From the data below, please reproduce exactly everything from the line that contains "24: (147, 37)" down to the line that contains "79: (228, 39)", with both ends included.

• • •

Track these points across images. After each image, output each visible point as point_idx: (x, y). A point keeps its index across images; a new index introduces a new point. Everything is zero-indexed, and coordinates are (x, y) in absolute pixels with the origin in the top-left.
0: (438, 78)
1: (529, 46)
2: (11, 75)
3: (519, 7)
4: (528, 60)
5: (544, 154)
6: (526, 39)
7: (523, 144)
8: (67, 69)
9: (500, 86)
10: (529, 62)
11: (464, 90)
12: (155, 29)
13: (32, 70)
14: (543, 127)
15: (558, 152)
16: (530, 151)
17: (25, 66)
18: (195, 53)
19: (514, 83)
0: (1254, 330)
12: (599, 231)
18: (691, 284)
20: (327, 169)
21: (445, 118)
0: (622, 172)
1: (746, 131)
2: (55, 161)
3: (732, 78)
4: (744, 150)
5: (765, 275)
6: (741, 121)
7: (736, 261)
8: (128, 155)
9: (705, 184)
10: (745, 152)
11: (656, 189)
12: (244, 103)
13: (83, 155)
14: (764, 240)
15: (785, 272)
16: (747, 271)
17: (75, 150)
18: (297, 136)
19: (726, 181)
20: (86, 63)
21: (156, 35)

• • •

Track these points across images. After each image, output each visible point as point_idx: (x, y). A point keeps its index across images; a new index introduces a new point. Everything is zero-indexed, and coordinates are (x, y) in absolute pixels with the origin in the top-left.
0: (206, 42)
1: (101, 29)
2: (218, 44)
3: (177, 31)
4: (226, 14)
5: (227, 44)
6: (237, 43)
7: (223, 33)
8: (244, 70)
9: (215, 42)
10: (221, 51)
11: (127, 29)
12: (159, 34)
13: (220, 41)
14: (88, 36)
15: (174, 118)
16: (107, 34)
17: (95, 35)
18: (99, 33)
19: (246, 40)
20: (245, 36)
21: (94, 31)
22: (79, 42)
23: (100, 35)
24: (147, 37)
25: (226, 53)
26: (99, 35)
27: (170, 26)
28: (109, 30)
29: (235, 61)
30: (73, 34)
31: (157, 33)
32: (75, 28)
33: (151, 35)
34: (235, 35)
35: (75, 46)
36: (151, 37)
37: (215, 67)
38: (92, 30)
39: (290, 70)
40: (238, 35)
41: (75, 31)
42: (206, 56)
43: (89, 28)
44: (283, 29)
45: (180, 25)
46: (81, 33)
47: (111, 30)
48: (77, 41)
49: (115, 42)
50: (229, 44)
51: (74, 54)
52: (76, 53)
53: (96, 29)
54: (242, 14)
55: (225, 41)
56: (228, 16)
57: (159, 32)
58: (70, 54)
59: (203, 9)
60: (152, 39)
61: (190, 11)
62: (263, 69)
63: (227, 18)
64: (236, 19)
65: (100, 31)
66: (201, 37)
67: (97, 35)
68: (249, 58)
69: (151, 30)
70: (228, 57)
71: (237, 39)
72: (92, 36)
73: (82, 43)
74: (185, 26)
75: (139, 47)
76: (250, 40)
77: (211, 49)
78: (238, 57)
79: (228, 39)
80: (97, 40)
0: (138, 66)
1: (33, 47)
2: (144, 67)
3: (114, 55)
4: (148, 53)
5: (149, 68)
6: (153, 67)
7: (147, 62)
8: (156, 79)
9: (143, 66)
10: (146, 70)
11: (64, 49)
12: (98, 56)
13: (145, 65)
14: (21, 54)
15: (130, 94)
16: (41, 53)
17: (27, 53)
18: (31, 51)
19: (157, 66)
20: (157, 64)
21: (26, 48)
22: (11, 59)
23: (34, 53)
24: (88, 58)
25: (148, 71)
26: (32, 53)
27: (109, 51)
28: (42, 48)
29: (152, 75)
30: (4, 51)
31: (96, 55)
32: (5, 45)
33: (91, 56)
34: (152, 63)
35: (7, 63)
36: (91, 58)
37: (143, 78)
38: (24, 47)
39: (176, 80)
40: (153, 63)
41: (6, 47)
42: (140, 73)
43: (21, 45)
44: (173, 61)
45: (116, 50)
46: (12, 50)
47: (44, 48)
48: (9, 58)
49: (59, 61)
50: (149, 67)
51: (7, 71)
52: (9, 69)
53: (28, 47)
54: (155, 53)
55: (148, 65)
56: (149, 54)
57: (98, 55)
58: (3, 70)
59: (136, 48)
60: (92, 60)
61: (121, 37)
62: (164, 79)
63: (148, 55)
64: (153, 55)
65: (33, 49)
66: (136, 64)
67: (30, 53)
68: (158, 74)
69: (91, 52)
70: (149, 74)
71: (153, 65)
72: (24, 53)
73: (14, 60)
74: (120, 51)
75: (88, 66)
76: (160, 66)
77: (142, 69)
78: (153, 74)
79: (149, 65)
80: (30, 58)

• • •

### Exercise result
24: (147, 37)
25: (226, 53)
26: (99, 35)
27: (170, 26)
28: (109, 30)
29: (235, 61)
30: (73, 34)
31: (157, 33)
32: (75, 28)
33: (151, 35)
34: (235, 35)
35: (75, 46)
36: (151, 37)
37: (215, 67)
38: (92, 30)
39: (290, 70)
40: (238, 35)
41: (75, 31)
42: (206, 56)
43: (89, 28)
44: (283, 29)
45: (180, 25)
46: (81, 33)
47: (111, 30)
48: (77, 41)
49: (115, 42)
50: (229, 44)
51: (74, 54)
52: (76, 53)
53: (96, 29)
54: (242, 14)
55: (225, 41)
56: (228, 16)
57: (159, 32)
58: (70, 54)
59: (203, 9)
60: (152, 39)
61: (190, 11)
62: (263, 69)
63: (227, 18)
64: (236, 19)
65: (100, 31)
66: (201, 37)
67: (97, 35)
68: (249, 58)
69: (151, 30)
70: (228, 57)
71: (237, 39)
72: (92, 36)
73: (82, 43)
74: (185, 26)
75: (139, 47)
76: (250, 40)
77: (211, 49)
78: (238, 57)
79: (228, 39)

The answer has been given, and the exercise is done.